Deficit-worriers portray a future in which we’re impoverished by the need to pay back money we’ve been borrowing. They see America as being like a family that took out too large a mortgage, and will have a hard time making the monthly payments.
This is, however, a really bad analogy in at least two ways.
First, families have to pay back their debt. Governments don’t — all they need to do is ensure that debt grows more slowly than their tax base. The debt from World War II was never repaid; it just became increasingly irrelevant as the U.S. economy grew, and with it the income subject to taxation.
Second — and this is the point almost nobody seems to get — an over-borrowed family owes money to someone else; U.S. debt is, to a large extent, money we owe to ourselves.

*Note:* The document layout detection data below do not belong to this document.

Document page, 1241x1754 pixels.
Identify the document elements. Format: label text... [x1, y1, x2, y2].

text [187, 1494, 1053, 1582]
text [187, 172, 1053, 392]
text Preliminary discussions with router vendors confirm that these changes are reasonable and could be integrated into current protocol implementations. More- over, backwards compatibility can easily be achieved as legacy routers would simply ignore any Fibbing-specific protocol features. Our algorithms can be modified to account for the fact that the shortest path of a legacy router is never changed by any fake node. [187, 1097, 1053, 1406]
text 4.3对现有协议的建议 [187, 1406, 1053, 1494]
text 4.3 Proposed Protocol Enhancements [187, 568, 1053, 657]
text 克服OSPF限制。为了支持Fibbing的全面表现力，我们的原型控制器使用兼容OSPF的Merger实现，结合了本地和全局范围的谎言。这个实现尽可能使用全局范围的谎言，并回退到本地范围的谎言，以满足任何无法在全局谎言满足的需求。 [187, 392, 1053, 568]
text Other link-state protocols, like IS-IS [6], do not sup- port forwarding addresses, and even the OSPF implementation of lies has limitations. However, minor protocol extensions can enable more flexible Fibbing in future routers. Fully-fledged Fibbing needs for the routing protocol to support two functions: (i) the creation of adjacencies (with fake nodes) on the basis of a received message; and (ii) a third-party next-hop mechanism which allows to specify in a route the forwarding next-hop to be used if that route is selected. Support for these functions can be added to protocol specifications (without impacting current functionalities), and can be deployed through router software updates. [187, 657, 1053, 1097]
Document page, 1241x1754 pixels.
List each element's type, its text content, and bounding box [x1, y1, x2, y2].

This was clearly true of the debt incurred to win World War II. Taxpayers were on the hook for a debt that was significantly bigger, as a percentage of G.D.P., than debt today; but that debt was also owned by taxpayers, such as all the people who bought savings bonds. So the debt didn’t make postwar America poorer. In particular, the debt didn’t prevent the postwar generation from experiencing the biggest rise in incomes and living standards in our nation’s history.

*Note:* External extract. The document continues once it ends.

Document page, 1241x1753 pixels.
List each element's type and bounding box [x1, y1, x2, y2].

But isn’t this time different? Not as much as you think.
It’s true that foreigners now hold large claims on the United States, including a fair amount of government debt. But every dollar’s worth of foreign claims on America is matched by 89 cents’ worth of U.S. claims on foreigners. And because foreigners tend to put their U.S. investments into safe, low-yield assets, America actually earns more from its assets abroad than it pays to foreign investors. If your image is of a nation that’s already deep in hock to the Chinese, you’ve been misinformed. Nor are we heading rapidly in that direction.
Now, the fact that federal debt isn’t at all like a mortgage on America’s future doesn’t mean that the debt is harmless. Taxes must be levied to pay the interest, and you don’t have to be a right-wing ideologue to concede that taxes impose some cost on the economy, if nothing else by causing a diversion of resources away from productive activities into tax avoidance and evasion. But these costs are a lot less dramatic than the analogy with an overindebted family might suggest.

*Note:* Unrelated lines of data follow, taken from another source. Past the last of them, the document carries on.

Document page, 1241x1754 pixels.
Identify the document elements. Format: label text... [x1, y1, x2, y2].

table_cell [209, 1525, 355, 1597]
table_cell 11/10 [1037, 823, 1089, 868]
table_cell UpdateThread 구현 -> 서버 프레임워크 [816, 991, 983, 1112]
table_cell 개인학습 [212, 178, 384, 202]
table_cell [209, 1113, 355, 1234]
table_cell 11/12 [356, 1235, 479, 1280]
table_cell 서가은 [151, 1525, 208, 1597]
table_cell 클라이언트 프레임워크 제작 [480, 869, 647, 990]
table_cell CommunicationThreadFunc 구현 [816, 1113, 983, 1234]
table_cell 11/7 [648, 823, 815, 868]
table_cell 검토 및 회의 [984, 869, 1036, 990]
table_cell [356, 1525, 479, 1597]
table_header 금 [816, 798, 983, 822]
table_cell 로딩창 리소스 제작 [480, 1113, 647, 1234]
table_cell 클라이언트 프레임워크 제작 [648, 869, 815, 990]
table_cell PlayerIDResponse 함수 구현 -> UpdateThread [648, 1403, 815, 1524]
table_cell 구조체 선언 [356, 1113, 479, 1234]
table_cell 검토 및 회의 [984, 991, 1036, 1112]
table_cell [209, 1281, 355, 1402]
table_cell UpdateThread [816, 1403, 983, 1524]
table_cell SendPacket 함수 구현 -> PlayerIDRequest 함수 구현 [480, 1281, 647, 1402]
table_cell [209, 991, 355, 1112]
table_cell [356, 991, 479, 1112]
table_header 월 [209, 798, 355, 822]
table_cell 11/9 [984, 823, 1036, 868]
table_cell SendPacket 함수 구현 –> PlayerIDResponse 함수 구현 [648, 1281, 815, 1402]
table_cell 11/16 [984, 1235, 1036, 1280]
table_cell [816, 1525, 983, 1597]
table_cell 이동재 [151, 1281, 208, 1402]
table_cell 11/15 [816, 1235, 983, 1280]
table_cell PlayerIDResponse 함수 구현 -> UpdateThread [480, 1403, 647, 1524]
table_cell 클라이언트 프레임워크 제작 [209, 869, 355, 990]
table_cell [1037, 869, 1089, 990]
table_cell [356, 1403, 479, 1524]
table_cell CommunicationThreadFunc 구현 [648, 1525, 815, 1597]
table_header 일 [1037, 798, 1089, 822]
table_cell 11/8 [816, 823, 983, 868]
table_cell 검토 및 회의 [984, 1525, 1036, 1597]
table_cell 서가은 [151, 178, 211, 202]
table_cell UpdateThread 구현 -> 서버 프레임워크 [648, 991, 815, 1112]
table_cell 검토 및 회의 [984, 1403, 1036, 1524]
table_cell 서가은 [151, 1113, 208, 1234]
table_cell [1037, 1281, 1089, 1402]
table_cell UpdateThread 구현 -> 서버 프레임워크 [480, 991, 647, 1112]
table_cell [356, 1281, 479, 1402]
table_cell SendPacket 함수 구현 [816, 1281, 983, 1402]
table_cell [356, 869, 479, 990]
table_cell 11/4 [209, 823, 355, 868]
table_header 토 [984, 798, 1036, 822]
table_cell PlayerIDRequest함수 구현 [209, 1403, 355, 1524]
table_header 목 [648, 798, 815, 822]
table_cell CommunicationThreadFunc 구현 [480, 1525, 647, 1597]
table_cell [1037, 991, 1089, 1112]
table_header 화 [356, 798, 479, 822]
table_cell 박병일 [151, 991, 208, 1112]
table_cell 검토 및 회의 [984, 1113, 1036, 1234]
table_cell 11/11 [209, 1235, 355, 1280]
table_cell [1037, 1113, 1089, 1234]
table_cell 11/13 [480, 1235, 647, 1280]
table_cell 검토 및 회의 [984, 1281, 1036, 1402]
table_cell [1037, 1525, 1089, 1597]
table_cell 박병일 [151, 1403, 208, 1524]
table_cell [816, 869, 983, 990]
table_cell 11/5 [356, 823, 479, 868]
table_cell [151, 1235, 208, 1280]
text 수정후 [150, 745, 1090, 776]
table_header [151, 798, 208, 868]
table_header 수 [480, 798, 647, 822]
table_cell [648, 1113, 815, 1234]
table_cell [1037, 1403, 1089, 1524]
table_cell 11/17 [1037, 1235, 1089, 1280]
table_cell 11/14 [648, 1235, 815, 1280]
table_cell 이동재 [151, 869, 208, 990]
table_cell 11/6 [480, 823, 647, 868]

And that’s why nations with stable, responsible governments — that is, governments that are willing to impose modestly higher taxes when the situation warrants it — have historically been able to live with much higher levels of debt than today’s conventional wisdom would lead you to believe. Britain, in particular, has had debt exceeding 100 percent of G.D.P. for 81 of the last 170 years. When Keynes was writing about the need to spend your way out of a depression, Britain was deeper in debt than any advanced nation today, with the exception of Japan.
Of course, America, with its rabidly antitax conservative movement, may not have a government that is responsible in this sense. But in that case the fault lies not in our debt, but in ourselves.
So yes, debt matters. But right now, other things matter more. We need more, not less, government spending to get us out of our unemployment trap. And the wrongheaded, ill- informed obsession with debt is standing in the way.